Work item: Find the line holding "- backpack [401,480,455,556]" in the entries below. Give it again exactly, along with every line after it up to and including the line holding "- laptop [18,339,165,485]".

++++ Task material ++++

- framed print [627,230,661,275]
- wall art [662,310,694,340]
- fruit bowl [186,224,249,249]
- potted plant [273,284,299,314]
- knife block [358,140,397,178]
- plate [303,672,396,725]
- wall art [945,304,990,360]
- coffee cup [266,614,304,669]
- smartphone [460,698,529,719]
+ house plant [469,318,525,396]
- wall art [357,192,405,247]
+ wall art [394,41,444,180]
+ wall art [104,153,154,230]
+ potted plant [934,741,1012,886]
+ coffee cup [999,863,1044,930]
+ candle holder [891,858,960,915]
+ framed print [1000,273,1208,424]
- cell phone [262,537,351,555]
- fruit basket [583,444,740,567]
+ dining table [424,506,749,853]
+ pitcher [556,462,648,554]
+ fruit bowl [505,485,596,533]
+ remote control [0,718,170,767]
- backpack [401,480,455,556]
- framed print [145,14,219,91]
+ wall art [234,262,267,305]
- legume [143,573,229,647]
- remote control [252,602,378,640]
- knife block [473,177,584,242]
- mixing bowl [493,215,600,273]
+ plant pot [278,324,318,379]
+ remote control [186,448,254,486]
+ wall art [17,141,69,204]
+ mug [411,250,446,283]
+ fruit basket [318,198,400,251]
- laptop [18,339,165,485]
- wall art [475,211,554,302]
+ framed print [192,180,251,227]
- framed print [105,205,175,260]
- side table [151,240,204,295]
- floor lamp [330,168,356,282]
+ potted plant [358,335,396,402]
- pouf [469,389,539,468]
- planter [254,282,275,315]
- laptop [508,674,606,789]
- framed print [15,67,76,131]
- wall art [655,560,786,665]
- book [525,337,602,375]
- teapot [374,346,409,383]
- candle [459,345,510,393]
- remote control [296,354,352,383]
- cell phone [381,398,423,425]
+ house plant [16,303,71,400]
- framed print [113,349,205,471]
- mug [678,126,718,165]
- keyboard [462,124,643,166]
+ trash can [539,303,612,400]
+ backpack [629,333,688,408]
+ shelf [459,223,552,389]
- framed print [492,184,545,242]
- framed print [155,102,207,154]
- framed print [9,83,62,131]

++++

Solution:
- backpack [401,480,455,556]
- framed print [145,14,219,91]
+ wall art [234,262,267,305]
- legume [143,573,229,647]
- remote control [252,602,378,640]
- knife block [473,177,584,242]
- mixing bowl [493,215,600,273]
+ plant pot [278,324,318,379]
+ remote control [186,448,254,486]
+ wall art [17,141,69,204]
+ mug [411,250,446,283]
+ fruit basket [318,198,400,251]
- laptop [18,339,165,485]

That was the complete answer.